───── Provided records ─────
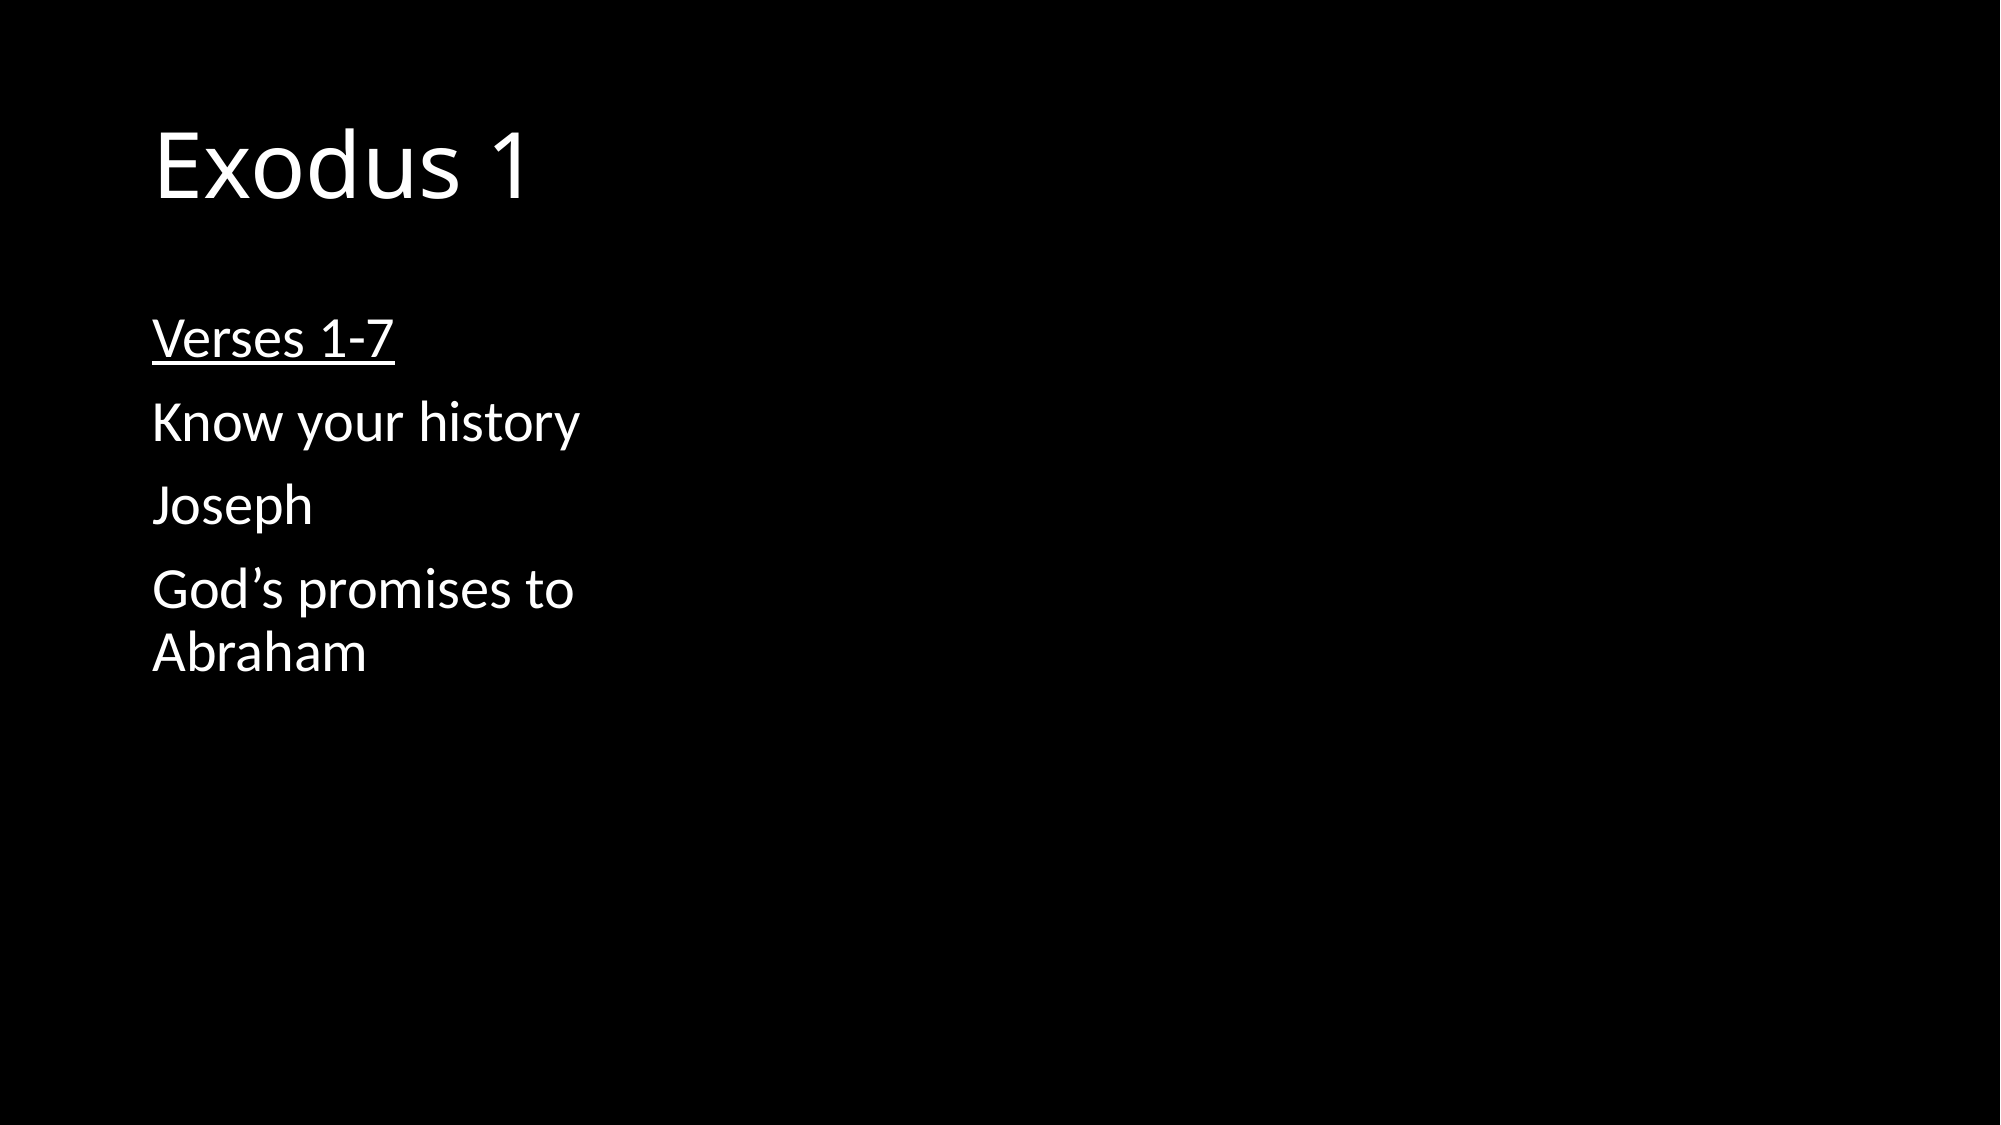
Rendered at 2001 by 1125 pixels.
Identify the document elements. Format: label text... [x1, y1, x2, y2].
─────
───── Provided records ─────
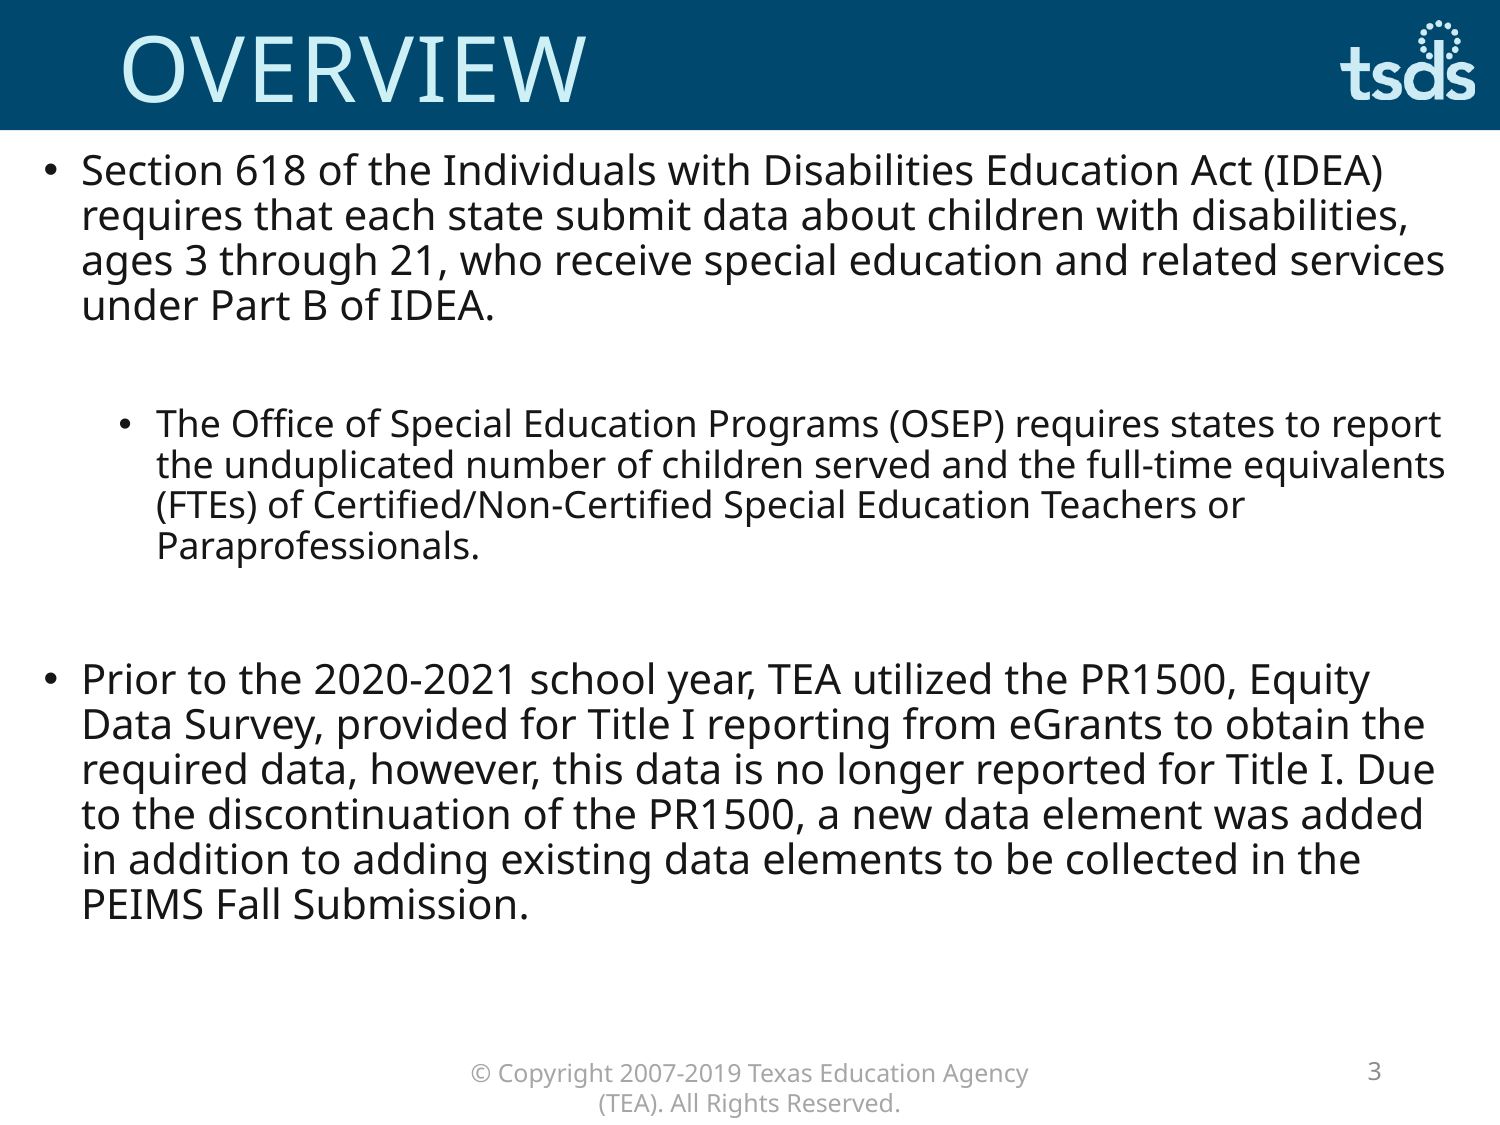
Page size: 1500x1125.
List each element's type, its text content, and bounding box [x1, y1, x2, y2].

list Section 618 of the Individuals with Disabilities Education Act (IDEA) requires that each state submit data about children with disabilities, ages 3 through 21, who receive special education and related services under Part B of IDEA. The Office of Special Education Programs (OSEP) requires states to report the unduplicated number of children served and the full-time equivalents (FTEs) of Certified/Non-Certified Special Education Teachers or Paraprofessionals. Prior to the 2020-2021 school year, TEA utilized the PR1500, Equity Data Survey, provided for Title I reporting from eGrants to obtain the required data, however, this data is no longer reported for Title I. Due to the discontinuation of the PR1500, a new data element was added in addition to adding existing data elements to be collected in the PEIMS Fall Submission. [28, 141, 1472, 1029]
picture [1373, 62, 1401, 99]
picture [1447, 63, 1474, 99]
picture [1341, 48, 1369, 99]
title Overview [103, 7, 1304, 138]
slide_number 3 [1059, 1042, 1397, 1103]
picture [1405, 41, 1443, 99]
─────
* Problem to work on:
Using the data above, print exactly the lines from the line that contains "Rendered at 2001 by 1125 pixels." through the line that contains "Identify the document", with both included.

* Task answer:
Rendered at 2001 by 1125 pixels.
Identify the document elements. Format: label text... [x1, y1, x2, y2].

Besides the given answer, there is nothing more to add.